Les garde fous utiles sont donc répartis dans plusieurs couches : validation côté application, contrôle d’accès, liste d’outils autorisés, limites de débit, journalisation et évaluation adversariale. NIST recommande de gérer les risques de l’IA sur l’ensemble du cycle de vie, pas seulement au moment de rédiger la consigne.
Checklist d’un prompt prêt pour la production
- Le résultat attendu peut être vérifié sans interprétation subjective.
- Le public et le contexte indispensable sont présents.
- Les données sont séparées des instructions.
- Les contraintes sont compatibles et hiérarchisées.
- Le format de sortie est précis et validé par l’application.
- Les cas d’incertitude et de données manquantes sont prévus.
- Un jeu de tests couvre les cas normaux et limites.
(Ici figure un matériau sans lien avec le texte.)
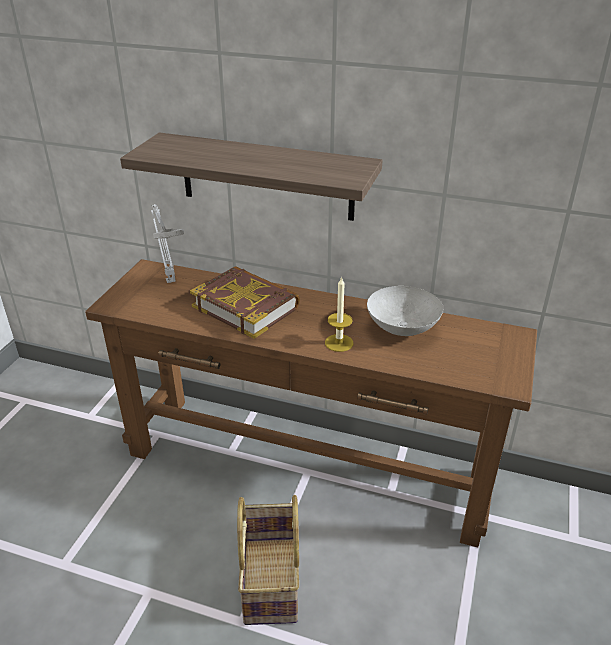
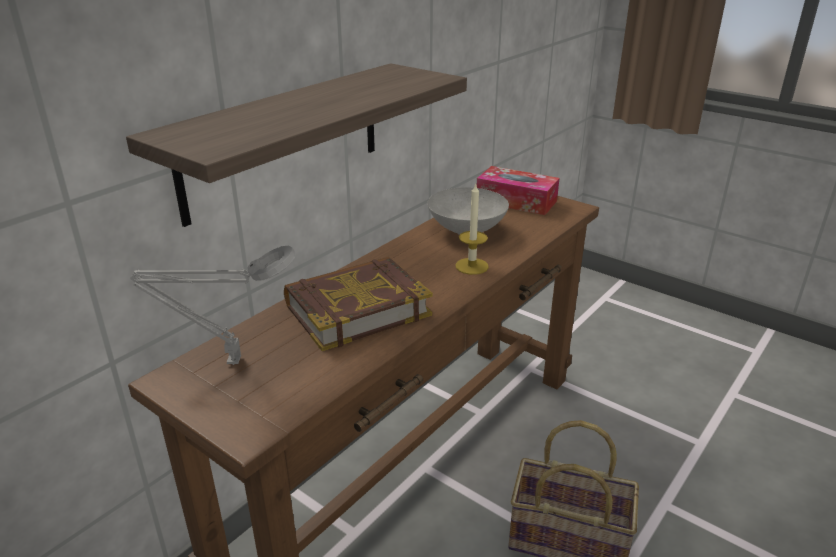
camera: 70 degrees left, 5 degrees down
(491, 345) = (516, 201): none -> tissue box

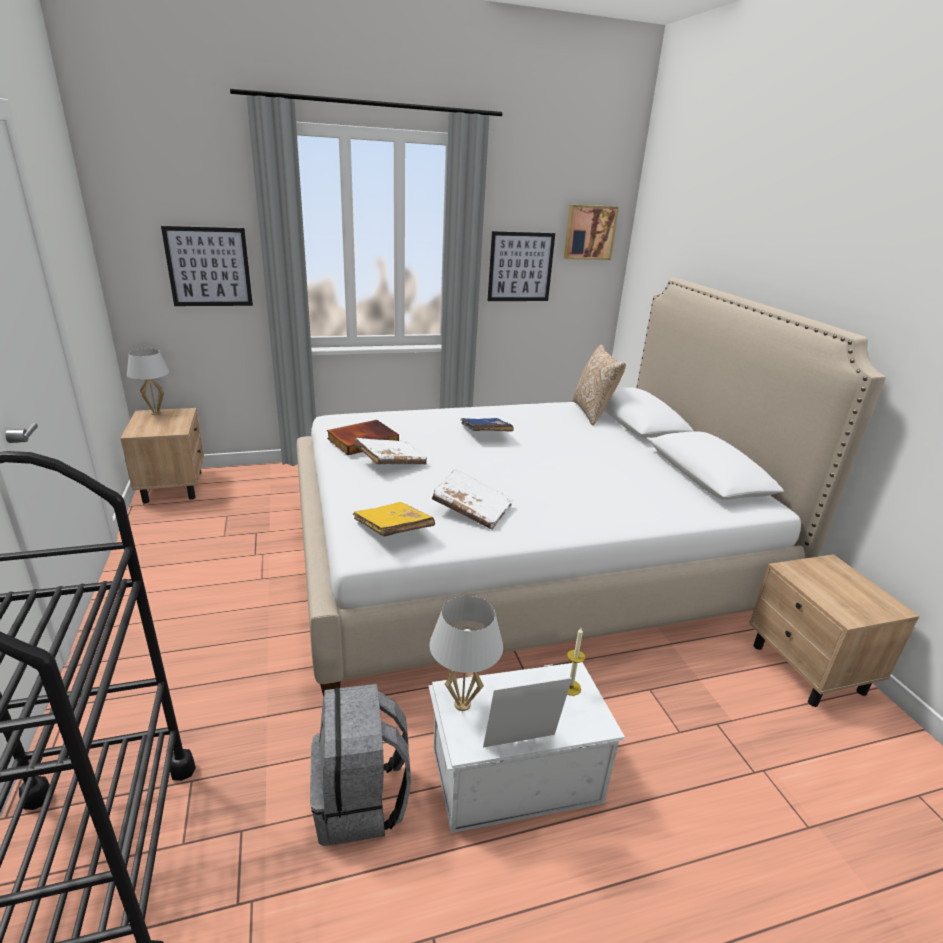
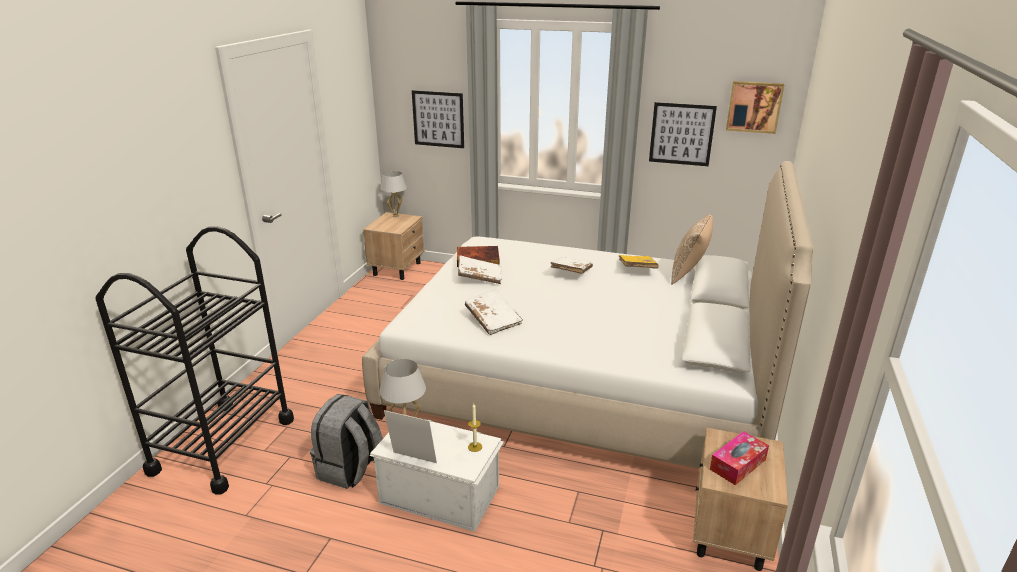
camera: 35 degrees right, 0 degrees up
(393, 530) = (430, 319): yellow book -> yellow book (637, 269)
(485, 434) = (571, 272): blue book -> white book
(838, 592) = (738, 464): none -> tissue box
- La version du prompt et le modèle sont journalisés.
- Les permissions ne dépendent pas d’une phrase du prompt.
Pour relier cette méthode au développement assisté, notre article sur le vibe coding rappelle que l’outil accélère la production, mais que les tests et la revue restent à la charge de l’équipe. Le prompt engineering devient vraiment utile lorsque la consigne, l’évaluation et le contrôle du résultat forment un même processus.
FAQ sur le prompt engineering
Quelle est la différence entre prompt et prompt engineering ?
Un prompt est une instruction envoyée à un modèle. Le prompt engineering désigne la conception, le test et l’amélioration de cette instruction pour obtenir un résultat plus fiable.
Faut il écrire un prompt très long ?
Non. Ajoutez uniquement le contexte et les contraintes qui changent la décision. Une consigne courte et testable vaut mieux qu’un texte long rempli de règles contradictoires.
Les exemples sont ils toujours nécessaires ?
Non. Une tâche simple peut fonctionner sans exemple. Ajoutez quelques exemples lorsque le format, le ton ou la classification doit être reproduit avec régularité.
Comment éviter les hallucinations avec un prompt ?
Fournissez des sources, demandez de signaler les informations absentes et vérifiez la réponse dans votre application. Aucun prompt ne garantit à lui seul la vérité d’un résultat.
Le prompt engineering protège t il contre l’injection ?
Non. Il peut clarifier les rôles, mais la sécurité exige aussi des permissions minimales, une validation des entrées, des contrôles applicatifs et une confirmation humaine pour les actions sensibles.